During the audit of the RNP source code, it was discovered that there is a potential logic flaw related to locking/unlocking and protecting/unprotecting keys. The function - named rnp_key_unlock() - unlocks a key and has secret key material for use without password protection. This puts all values into memory so the key becomes usable for corresponding operations (e.g. changing attributes or exporting keys).
As an example, the flow of operations is as follows:
- Unlock the key by invoking rnp_key_unlock()
- Perform some operations on the key, e.g. export it by using rnp_key_export()
- Lock the key again by invoking rnp_key_lock()
It was identified that the rnp_key_lock() might not be invoked in case the desired operation, in the example above rnp_key_export(), is running into an error. This situation potentially allows an attacker to perform operations on already unlocked keys, without needing to unlock them beforehand.

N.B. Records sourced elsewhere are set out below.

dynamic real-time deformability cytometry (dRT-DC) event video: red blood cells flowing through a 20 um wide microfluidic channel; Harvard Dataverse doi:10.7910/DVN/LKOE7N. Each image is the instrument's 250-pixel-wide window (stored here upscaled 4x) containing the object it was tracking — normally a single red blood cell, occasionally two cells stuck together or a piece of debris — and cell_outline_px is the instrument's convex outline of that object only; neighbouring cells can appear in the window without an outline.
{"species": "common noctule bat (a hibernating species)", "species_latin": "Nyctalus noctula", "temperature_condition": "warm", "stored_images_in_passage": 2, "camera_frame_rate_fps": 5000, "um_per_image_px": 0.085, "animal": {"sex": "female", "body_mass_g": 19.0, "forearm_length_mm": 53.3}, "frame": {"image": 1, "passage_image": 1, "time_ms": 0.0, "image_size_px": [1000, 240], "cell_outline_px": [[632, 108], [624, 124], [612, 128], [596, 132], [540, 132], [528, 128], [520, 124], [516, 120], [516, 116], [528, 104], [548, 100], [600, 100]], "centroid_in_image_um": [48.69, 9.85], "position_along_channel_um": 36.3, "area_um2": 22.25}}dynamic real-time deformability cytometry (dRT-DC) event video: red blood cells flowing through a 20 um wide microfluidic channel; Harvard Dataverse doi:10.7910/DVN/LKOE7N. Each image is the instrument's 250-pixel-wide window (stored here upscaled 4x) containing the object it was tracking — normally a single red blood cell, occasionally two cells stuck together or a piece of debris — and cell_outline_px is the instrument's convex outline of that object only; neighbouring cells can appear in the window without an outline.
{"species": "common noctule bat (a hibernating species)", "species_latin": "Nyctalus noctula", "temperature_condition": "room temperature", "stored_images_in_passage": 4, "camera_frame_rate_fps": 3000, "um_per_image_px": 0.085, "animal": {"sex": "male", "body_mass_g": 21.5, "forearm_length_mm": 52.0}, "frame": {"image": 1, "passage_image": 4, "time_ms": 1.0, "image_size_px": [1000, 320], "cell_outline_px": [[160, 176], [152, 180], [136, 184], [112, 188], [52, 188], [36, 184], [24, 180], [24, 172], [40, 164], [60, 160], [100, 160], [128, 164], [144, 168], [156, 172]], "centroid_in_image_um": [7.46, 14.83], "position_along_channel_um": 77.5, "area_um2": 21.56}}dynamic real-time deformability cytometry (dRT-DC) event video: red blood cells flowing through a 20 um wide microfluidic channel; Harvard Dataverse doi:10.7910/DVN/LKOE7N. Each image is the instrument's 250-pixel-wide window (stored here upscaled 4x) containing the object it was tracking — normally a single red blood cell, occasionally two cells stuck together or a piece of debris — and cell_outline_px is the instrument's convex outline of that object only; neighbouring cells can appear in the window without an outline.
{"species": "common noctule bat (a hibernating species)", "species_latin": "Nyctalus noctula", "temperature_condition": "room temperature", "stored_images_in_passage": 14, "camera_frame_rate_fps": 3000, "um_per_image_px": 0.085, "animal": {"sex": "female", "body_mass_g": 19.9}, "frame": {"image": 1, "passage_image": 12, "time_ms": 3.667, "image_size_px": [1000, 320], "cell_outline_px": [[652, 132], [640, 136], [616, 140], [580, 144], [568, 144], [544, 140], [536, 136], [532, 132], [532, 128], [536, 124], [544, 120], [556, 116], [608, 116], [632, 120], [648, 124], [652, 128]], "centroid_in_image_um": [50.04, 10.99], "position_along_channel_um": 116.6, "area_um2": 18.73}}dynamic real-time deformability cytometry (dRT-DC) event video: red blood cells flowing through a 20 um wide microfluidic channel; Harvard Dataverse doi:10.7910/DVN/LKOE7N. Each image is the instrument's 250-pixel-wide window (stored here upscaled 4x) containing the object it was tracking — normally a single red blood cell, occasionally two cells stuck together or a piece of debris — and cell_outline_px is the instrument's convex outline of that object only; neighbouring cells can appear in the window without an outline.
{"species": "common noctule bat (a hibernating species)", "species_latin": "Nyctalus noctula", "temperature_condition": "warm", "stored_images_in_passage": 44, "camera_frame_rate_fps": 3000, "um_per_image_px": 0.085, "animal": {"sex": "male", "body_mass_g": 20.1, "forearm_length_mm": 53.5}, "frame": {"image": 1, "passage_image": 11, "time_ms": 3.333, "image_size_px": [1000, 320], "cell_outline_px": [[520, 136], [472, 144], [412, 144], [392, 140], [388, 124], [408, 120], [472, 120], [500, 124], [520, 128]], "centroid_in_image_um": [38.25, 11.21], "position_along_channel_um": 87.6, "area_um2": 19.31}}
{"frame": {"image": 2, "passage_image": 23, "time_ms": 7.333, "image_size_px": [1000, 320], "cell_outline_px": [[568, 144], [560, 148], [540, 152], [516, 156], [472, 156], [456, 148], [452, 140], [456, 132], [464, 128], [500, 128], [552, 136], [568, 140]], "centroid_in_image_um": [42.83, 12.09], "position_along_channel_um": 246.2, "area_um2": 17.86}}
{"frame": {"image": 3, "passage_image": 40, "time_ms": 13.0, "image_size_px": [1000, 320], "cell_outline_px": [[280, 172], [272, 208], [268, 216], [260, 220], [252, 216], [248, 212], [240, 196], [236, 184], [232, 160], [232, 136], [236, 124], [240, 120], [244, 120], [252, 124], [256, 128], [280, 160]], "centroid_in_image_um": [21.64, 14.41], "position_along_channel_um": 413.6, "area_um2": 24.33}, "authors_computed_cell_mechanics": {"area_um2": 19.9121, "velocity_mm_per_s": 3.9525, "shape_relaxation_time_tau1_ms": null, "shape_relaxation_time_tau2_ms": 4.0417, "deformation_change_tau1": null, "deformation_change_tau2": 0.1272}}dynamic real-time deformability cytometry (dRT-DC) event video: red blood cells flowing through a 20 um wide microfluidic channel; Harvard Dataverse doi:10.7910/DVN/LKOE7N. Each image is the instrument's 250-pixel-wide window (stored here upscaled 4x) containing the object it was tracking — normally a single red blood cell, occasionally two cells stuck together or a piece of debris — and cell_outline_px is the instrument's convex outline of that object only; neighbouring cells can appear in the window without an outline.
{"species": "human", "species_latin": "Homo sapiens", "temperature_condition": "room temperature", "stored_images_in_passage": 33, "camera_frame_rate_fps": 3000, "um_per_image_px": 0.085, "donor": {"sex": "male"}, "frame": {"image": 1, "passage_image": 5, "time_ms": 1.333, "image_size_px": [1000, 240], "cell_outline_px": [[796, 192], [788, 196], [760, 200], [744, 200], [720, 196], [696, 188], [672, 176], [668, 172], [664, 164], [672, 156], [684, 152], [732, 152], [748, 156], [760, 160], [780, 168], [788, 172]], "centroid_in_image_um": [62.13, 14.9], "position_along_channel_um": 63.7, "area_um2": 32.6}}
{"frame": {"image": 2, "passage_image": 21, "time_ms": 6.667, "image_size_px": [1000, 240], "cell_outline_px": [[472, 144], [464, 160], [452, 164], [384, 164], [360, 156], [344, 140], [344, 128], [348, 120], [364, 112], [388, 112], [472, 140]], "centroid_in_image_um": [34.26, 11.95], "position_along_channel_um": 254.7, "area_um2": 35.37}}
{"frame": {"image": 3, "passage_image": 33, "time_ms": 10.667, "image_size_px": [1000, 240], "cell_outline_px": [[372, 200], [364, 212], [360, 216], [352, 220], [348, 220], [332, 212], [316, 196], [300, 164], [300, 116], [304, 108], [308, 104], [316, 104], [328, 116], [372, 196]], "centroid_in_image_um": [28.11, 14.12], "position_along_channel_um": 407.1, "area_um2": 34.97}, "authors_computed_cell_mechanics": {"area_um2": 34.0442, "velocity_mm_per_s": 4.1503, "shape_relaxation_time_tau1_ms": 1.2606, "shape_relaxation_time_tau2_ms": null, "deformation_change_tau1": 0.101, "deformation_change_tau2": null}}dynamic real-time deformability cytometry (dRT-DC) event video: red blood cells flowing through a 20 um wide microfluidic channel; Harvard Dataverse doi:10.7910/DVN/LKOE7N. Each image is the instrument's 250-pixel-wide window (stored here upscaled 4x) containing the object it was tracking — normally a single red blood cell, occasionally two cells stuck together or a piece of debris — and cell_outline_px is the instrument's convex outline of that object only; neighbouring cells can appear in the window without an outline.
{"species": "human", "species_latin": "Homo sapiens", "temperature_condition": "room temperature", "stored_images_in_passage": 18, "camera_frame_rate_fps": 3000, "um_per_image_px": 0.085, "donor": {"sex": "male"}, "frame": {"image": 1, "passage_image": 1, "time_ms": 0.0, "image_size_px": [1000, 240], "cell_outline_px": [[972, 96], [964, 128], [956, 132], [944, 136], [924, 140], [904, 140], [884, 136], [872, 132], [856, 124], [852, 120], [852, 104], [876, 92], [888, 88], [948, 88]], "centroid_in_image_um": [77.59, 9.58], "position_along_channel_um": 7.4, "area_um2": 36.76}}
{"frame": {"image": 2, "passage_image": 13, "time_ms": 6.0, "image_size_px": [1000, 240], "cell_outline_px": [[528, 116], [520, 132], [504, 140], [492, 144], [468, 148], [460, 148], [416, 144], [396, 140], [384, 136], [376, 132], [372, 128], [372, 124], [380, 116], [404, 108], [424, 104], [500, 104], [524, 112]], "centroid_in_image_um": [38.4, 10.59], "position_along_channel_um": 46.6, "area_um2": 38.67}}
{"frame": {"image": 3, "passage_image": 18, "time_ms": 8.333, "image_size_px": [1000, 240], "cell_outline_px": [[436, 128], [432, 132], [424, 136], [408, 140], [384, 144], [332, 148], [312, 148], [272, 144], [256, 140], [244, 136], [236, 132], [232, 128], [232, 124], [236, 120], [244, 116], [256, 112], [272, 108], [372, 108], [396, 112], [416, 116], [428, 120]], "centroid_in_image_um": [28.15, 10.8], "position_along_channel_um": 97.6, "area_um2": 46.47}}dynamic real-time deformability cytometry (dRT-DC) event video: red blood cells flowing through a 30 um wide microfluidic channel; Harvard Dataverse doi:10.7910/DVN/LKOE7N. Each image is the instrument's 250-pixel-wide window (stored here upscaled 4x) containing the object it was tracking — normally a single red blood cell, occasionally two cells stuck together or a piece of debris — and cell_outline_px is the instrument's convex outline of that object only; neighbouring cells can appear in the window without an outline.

A similar pattern has been observed for rnp_key_protect/rnp_key_unprotect(), which gets invoked when keys are imported through importKeyBlockImpl(). A protected key is encrypted and can be safely held in memory. Invoking rnp_key_unprotect() on a given key removes the encryption from the key.
refer to Attachment 9182160 [details]
Locking/protecting the keys in case an operation performed on an unlocked/unprotected key fails is important because it reduces the potential risk of having unlocked/unprotected keys in memory. Therefore, it is recommended to properly catch any occurring exceptions and re-lock/protect keys again.